Copy out the rows below, but swap "peak value" for "highest value" and keep everything else the same. Leave out the pictures.

[Opening Dataset extract section]

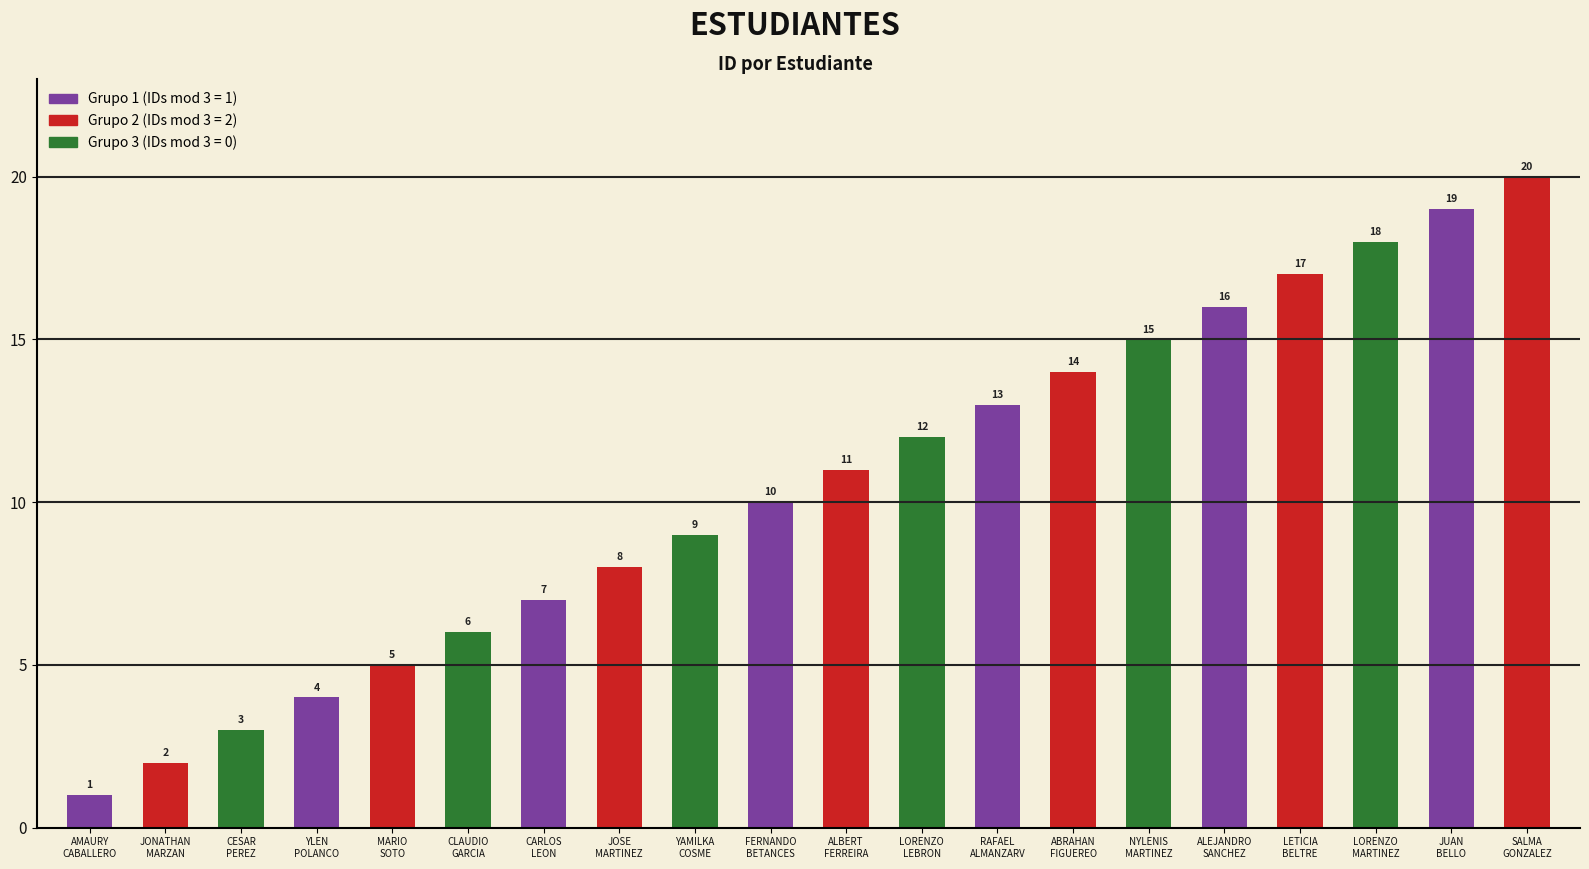

Are the bars horizontal?

No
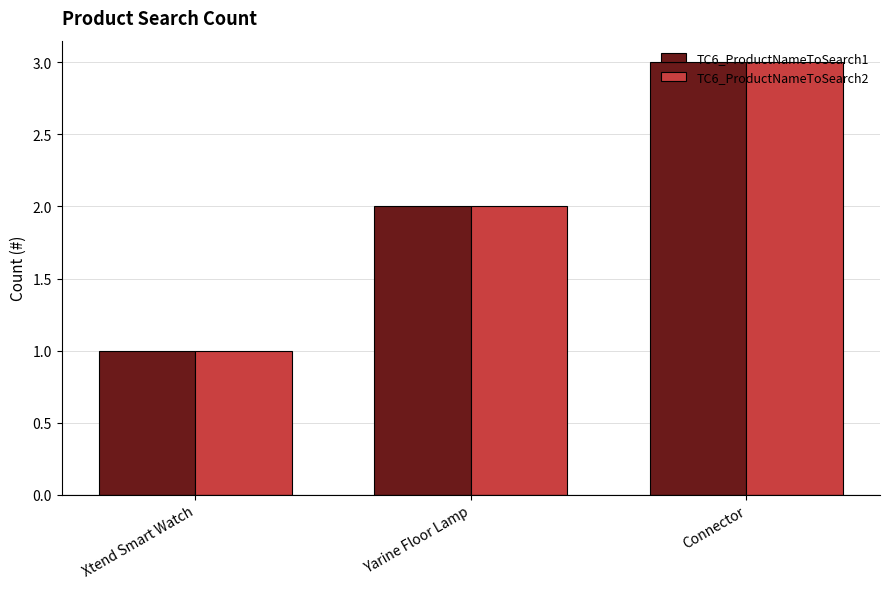

The TC6_ProductNameToSearch2 series shows 1 at Yarine Floor Lamp. True or false?

False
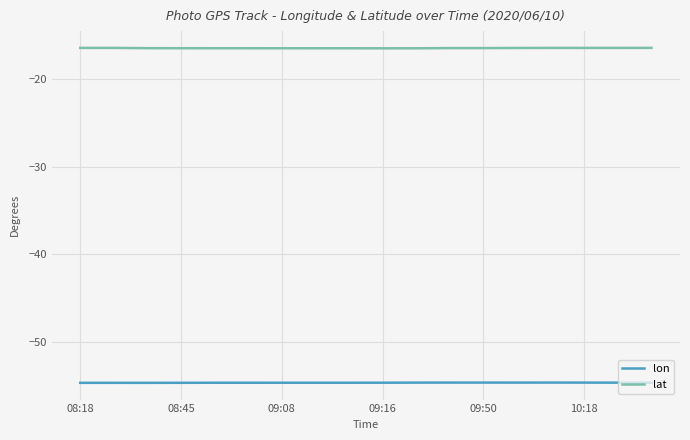

List the series in order of their peak value, lowest first.

lon, lat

[Closing Dataset extract section]

• **Exercise result**:
Are the bars horizontal?

No

The TC6_ProductNameToSearch2 series shows 1 at Yarine Floor Lamp. True or false?

False

List the series in order of their highest value, lowest first.

lon, lat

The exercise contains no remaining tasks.